Hydromechaniki, S.a. and Eupalinos, Ltd., Appellants, v. Macdonald Construction Company, Appellee, 511 F.2d 475 (8th Cir. 1975)Annotate this Case
Submitted Feb. 14, 1975. Decided Feb. 27, 1975
C. Perry Bascom, St. Louis, Mo., for appellants.
William C. Dale, Jr., Biggs, Curtis, Casserly & Barnes, Clayton, Mo., for appellee.
Before BRIGHT, ROSS and STEPHENSON, Circuit Judges.
This is an appeal from the dismissal of an involuntary petition in bankruptcy. Hydromechaniki, S.A., and Eupalinos, Ltd., two Greek businesses, filed the petition against MacDonald Construction Company, a Missouri corporation, on September 26, 1972. No other creditors joined in the petition. The Greek companies alleged that they were creditors of MacDonald and that MacDonald had less than twelve creditors. Under 11 U.S.C. § 95(b), three creditors must join in an involuntary petition unless the alleged bankrupt's creditors total less than twelve. If there are less than twelve creditors, it is sufficient if only one signs the petition.
In its answer MacDonald alleged, inter alia, that it had at least twelve creditors. Pursuant to 11 U.S.C. § 95(d), a list of 24 creditors, as of the date of the petition, was included with the answer. The court caused notice to be mailed to these creditors on April 16, 1973, and a hearing was set for May 29, 1973, to determine whether MacDonald had more than eleven creditors and to give the creditors an opportunity to be heard.
By the May 29 hearing no other creditors had joined Hydromechaniki and Eupalinos, and only these two creditors were represented at the hearing. The Greek companies then tendered interrogatories to the court and served them upon the alleged bankrupt. These were designed to determine whether the listed creditors qualified under 11 U.S.C. § 95. Judge Wangelin indicated that the interrogatories would not be filed at that time and took the matter under consideration. On September 17, 1973, the petition was dismissed on the ground that insufficient creditors had joined in the petition. The creditors moved for reconsideration and to amend or set aside the judgment on September 27, 1973, and the district court referred this motion to the bankruptcy judges for consideration. On January 11, 1974, the motion was overruled by the bankruptcy judge, and Hydromechaniki and Eupalinos appealed from this order to the district court. In August of 1974 the district court affirmed the order of the bankruptcy judge. Hydromechaniki and Eupalinos appeal the dismissal of their petition and denial of their motion to set aside or amend the judgment. We affirm the judgment of the district court.

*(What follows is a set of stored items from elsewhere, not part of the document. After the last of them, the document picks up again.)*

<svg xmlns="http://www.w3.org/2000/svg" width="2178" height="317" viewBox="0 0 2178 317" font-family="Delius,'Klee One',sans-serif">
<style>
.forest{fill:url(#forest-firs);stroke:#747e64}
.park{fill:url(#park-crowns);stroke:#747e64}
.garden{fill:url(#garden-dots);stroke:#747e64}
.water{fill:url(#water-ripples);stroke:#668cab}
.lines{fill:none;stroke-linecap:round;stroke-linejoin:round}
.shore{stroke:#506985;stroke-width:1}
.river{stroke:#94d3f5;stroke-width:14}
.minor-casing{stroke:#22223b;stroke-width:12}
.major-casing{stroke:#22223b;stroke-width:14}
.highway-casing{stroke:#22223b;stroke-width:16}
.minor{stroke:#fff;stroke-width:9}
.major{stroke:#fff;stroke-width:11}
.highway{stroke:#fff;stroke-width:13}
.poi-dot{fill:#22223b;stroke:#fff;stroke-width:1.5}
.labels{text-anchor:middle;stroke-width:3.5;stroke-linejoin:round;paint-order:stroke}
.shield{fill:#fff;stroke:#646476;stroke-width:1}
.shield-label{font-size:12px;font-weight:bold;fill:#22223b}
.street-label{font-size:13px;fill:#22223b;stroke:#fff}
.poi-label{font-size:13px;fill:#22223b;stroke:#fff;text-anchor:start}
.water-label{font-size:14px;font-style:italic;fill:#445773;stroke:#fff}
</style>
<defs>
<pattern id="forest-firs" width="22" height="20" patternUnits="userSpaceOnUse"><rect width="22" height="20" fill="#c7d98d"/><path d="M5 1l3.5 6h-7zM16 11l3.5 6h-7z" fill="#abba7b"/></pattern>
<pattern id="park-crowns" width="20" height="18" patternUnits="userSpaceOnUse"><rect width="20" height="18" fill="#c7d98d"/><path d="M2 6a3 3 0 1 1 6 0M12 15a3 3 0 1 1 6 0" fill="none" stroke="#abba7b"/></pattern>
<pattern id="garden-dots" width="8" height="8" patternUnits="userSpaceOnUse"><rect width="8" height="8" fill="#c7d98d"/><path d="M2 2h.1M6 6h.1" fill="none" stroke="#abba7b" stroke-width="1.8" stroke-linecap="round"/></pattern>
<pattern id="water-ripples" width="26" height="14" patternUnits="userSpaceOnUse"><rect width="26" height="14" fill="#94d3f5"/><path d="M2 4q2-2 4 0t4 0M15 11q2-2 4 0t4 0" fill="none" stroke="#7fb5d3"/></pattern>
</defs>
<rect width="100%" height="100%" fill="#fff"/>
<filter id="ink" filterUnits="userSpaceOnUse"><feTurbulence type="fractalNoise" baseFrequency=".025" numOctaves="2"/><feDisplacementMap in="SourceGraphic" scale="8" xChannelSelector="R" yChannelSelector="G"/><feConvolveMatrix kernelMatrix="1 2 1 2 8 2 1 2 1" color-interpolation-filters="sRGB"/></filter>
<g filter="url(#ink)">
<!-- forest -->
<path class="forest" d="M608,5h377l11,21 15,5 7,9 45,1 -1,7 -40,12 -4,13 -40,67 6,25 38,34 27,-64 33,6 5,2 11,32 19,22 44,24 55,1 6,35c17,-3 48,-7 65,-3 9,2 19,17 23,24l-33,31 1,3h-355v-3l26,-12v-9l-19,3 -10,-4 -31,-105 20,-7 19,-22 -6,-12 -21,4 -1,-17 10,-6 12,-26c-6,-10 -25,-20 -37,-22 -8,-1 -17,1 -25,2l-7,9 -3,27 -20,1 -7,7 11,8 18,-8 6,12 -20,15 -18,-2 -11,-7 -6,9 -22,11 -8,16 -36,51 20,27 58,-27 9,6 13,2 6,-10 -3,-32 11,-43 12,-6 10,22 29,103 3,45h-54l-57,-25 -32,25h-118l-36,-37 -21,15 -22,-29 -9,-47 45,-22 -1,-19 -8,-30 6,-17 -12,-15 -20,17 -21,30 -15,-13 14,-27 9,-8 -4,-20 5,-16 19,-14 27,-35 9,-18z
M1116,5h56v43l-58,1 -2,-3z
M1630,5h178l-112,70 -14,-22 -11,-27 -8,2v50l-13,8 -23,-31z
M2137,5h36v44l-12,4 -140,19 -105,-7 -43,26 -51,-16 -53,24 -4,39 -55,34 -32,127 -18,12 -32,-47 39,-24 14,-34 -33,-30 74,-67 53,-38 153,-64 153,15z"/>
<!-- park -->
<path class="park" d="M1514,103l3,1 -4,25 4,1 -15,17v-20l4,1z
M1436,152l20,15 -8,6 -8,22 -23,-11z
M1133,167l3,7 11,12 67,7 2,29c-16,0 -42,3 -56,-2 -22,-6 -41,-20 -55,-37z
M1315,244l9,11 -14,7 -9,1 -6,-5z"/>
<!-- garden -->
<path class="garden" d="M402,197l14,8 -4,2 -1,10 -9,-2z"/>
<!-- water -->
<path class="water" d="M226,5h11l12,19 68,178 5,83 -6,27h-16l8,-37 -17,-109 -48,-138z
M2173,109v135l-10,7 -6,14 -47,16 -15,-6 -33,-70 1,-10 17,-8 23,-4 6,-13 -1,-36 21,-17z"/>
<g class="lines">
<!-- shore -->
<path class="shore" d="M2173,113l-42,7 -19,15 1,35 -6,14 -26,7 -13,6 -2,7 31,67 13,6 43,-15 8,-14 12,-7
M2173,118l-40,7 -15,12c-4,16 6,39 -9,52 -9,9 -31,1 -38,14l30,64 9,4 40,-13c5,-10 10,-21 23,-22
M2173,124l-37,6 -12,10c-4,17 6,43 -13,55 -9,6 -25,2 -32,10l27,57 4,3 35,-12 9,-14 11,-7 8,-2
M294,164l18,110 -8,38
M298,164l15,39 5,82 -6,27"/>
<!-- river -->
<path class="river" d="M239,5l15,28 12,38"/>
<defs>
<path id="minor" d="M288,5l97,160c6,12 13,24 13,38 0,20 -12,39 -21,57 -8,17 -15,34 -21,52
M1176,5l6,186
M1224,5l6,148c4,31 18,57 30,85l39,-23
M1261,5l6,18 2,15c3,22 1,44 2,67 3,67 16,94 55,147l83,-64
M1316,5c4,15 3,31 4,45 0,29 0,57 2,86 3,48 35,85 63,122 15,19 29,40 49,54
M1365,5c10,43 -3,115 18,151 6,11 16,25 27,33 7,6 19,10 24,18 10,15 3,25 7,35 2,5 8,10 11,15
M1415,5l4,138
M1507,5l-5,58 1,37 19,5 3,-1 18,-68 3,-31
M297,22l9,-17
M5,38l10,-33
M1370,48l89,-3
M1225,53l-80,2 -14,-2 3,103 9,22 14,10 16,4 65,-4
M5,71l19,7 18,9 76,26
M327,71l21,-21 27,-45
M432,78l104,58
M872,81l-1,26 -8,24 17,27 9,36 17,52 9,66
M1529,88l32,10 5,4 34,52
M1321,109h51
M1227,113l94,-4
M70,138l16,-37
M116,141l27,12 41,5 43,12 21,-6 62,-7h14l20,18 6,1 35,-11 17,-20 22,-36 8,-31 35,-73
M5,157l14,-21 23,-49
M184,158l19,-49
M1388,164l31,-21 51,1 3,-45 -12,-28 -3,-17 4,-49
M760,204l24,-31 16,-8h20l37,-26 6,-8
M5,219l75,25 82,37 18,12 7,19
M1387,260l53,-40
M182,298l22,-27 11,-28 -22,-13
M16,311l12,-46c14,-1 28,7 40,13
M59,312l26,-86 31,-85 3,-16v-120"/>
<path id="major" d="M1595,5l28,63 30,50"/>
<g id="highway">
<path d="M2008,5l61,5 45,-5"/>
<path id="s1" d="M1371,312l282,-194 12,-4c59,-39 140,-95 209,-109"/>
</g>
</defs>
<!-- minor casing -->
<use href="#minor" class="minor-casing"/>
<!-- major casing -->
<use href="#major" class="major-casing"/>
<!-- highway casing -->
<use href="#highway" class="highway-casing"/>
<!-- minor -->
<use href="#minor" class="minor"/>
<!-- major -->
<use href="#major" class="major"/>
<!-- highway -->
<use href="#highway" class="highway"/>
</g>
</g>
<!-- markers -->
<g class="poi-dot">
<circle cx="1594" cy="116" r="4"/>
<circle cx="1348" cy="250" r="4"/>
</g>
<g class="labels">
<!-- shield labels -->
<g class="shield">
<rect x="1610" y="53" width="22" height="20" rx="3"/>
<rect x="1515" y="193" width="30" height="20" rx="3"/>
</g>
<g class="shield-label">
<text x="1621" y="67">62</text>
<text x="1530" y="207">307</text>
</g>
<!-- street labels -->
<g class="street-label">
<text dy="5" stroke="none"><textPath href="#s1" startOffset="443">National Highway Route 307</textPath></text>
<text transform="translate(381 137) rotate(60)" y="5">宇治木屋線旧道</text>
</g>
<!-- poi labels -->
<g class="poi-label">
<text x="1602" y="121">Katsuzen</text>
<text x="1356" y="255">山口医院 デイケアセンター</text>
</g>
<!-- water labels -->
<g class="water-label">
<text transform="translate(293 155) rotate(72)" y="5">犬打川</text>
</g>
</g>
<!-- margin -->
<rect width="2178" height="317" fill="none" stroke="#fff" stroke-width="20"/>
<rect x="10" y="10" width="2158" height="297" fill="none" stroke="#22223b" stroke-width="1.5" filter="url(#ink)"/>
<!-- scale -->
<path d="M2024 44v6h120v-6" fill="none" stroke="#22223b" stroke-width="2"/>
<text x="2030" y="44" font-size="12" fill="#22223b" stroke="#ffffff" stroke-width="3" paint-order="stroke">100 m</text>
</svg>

Between April 13, 1973, when the list of creditors was filed by MacDonald, and May 29, 1973, the date of the hearing, the petitioning creditors made no effort to contact any of the twenty-four creditors listed by MacDonald. The reason given by them is that it would have been improper to do so. We have held that in the absence of bad faith or fraud there is no impropriety in inducing creditors to join in an involuntary petition. Missco Homestead Association v. United States, 185 F.2d 280, 283 (8th Cir. 1950), aff'g In re Missco Homestead Association, 86 F. Supp. 511 (E.D. Ark. 1949). In fact, this seems to be one of the reasons a list of creditors is required to be filed when the answer alleges that there are more than eleven creditors. Advisory Committee's Note, Bankruptcy R. 104(e); 3 Collier on Bankruptcy 59.18(1) at 621 (14th ed. 1974).
The district judge clearly indicated that the May 29 hearing was 'for the purpose of determining whether MacDonald Construction Company had more or less than 12 creditors . . ..' The statute provides:
(When) the answer avers the existence of (twelve or more) creditors . . . the court shall . . . delay the hearing upon such petition for a reasonable time, to the end that the parties in interest shall have an opportunity to be heard. . . . (I)f prior to or during such hearing, a sufficient number of qualified creditors shall join therein, the case may be proceeded with, but otherwise it shall be dismissed.
11 U.S.C. § 95(d) (emphasis added).
The petitioning creditors were clearly under notice that unless they showed there were not twelve creditors or solicited others to join in the proceedings by the hearing date, their petition was in peril of being dismissed. Nevertheless they took no action to discover possible inaccuracies in the list of creditors during the month and a half before the hearing, nor did they attempt to solicit other creditors to their cause during that time. As of the date of the oral arguments in this appeal they still had not contacted any of the creditors on the list.
Proceedings such as these should be handled expeditiously. The petitioning creditors were given an adequate opportunity to protect their interests at the hearing and failed to do so. Accordingly, under the circumstances of this case, the dismissal of the petition was not an abuse of discretion.
The judgment of dismissal is affirmed.